**** THE DATA ****

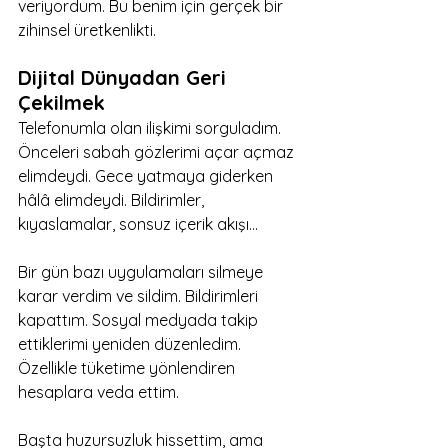
veriyordum. Bu benim için gerçek bir 
zihinsel üretkenlikti.
Dijital Dünyadan Geri 
Çekilmek
Telefonumla olan ilişkimi sorguladım. 
Önceleri sabah gözlerimi açar açmaz 
elimdeydi. Gece yatmaya giderken 
hâlâ elimdeydi. Bildirimler, 
kıyaslamalar, sonsuz içerik akışı…
Bir gün bazı uygulamaları silmeye 
karar verdim ve sildim. Bildirimleri 
kapattım. Sosyal medyada takip 
ettiklerimi yeniden düzenledim. 
Özellikle tüketime yönlendiren 
hesaplara veda ettim.
Başta huzursuzluk hissettim, ama 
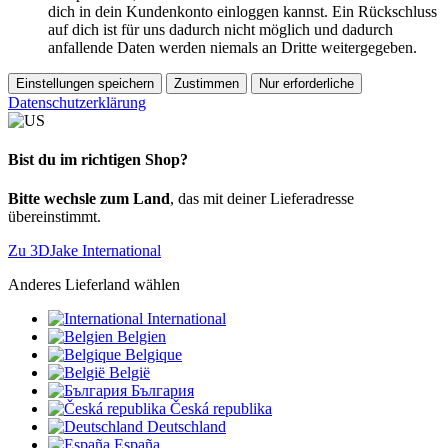
dich in dein Kundenkonto einloggen kannst. Ein Rückschluss
auf dich ist für uns dadurch nicht möglich und dadurch
anfallende Daten werden niemals an Dritte weitergegeben.
Einstellungen speichern
Zustimmen
Nur erforderliche
Datenschutzerklärung
Bist du im richtigen Shop?
Bitte wechsle zum Land
, das mit deiner Lieferadresse
übereinstimmt.
Zu 3DJake International
Anderes Lieferland wählen
International
Belgien
Belgique
België
България
Česká republika
Deutschland
España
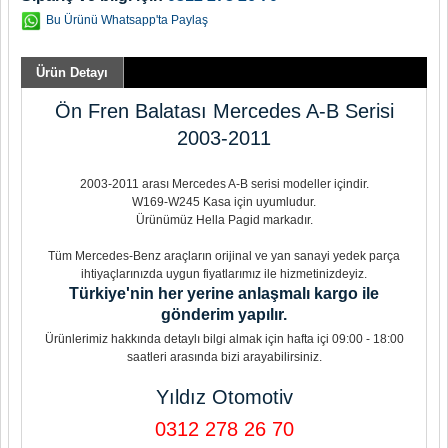
Bu Ürünü Whatsapp'ta Paylaş
Ürün Detayı
Ön Fren Balatası Mercedes A-B Serisi
2003-2011
2003-2011 arası Mercedes A-B serisi modeller içindir.
W169-W245 Kasa için uyumludur.
Ürünümüz Hella Pagid markadır.
Tüm Mercedes-Benz araçların orijinal ve yan sanayi yedek parça
ihtiyaçlarınızda uygun fiyatlarımız ile hizmetinizdeyiz.
Türkiye'nin her yerine anlaşmalı kargo ile
gönderim yapılır.
Ürünlerimiz hakkında detaylı bilgi almak için hafta içi 09:00 - 18:00
saatleri arasında bizi arayabilirsiniz.
Yıldız Otomotiv
0312 278 26 70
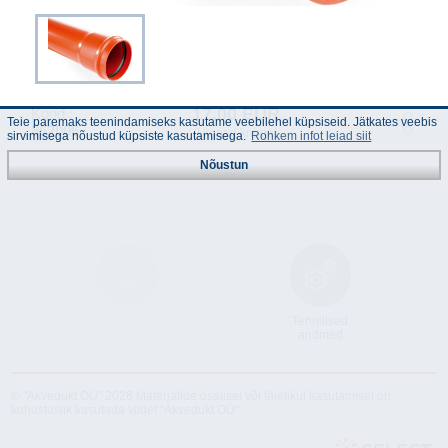
17.00 EUR
Kood :
Teie paremaks teenindamiseks kasutame veebilehel küpsiseid. Jätkates veebis
862006
(Hinnad km-ga)
sirvimisega nõustud küpsiste kasutamisega.
Rohkem infot leiad siit
Nõustun
Juhend
Tehnilised
andmed
© "Akvedukt OÜ" 2026 Materjalide osalisel või täielikul kasutamisel on
kohustuslik kasutada viidet "Akvedukt OÜ"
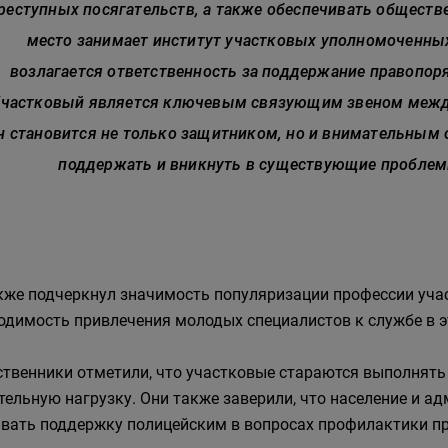
реступных посягательств, а также обеспечивать обществ
место занимает институт участковых уполномоченны
возлагается ответственность за поддержание правопор
частковый является ключевым связующим звеном между
н становится не только защитником, но и внимательным
поддержать и вникнуть в существующие проблем
кже подчеркнул значимость популяризации профессии уча
одимость привлечения молодых специалистов к службе в э
твенники отметили, что участковые стараются выполнять 
тельную нагрузку. Они также заверили, что население и 
вать поддержку полицейским в вопросах профилактики пр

****

Reproduce the lines of the records from the one containing "Bu Ürünü Whatsapp'ta Paylaş" through the end of the records, inclusive, leaving out the pictures.

ANSWER SPACE –
Bu Ürünü Whatsapp'ta Paylaş
Ürün Detayı
Ön Fren Balatası Mercedes A-B Serisi
2003-2011
2003-2011 arası Mercedes A-B serisi modeller içindir.
W169-W245 Kasa için uyumludur.
Ürünümüz Hella Pagid markadır.
Tüm Mercedes-Benz araçların orijinal ve yan sanayi yedek parça
ihtiyaçlarınızda uygun fiyatlarımız ile hizmetinizdeyiz.
Türkiye'nin her yerine anlaşmalı kargo ile
gönderim yapılır.
Ürünlerimiz hakkında detaylı bilgi almak için hafta içi 09:00 - 18:00
saatleri arasında bizi arayabilirsiniz.
Yıldız Otomotiv
0312 278 26 70
17.00 EUR
Kood :
Teie paremaks teenindamiseks kasutame veebilehel küpsiseid. Jätkates veebis
862006
(Hinnad km-ga)
sirvimisega nõustud küpsiste kasutamisega.
Rohkem infot leiad siit
Nõustun
Juhend
Tehnilised
andmed
© "Akvedukt OÜ" 2026 Materjalide osalisel või täielikul kasutamisel on
kohustuslik kasutada viidet "Akvedukt OÜ"
реступных посягательств, а также обеспечивать обществ
место занимает институт участковых уполномоченны
возлагается ответственность за поддержание правопор
частковый является ключевым связующим звеном между
н становится не только защитником, но и внимательным
поддержать и вникнуть в существующие проблем
кже подчеркнул значимость популяризации профессии уча
одимость привлечения молодых специалистов к службе в э
твенники отметили, что участковые стараются выполнять 
тельную нагрузку. Они также заверили, что население и 
вать поддержку полицейским в вопросах профилактики пр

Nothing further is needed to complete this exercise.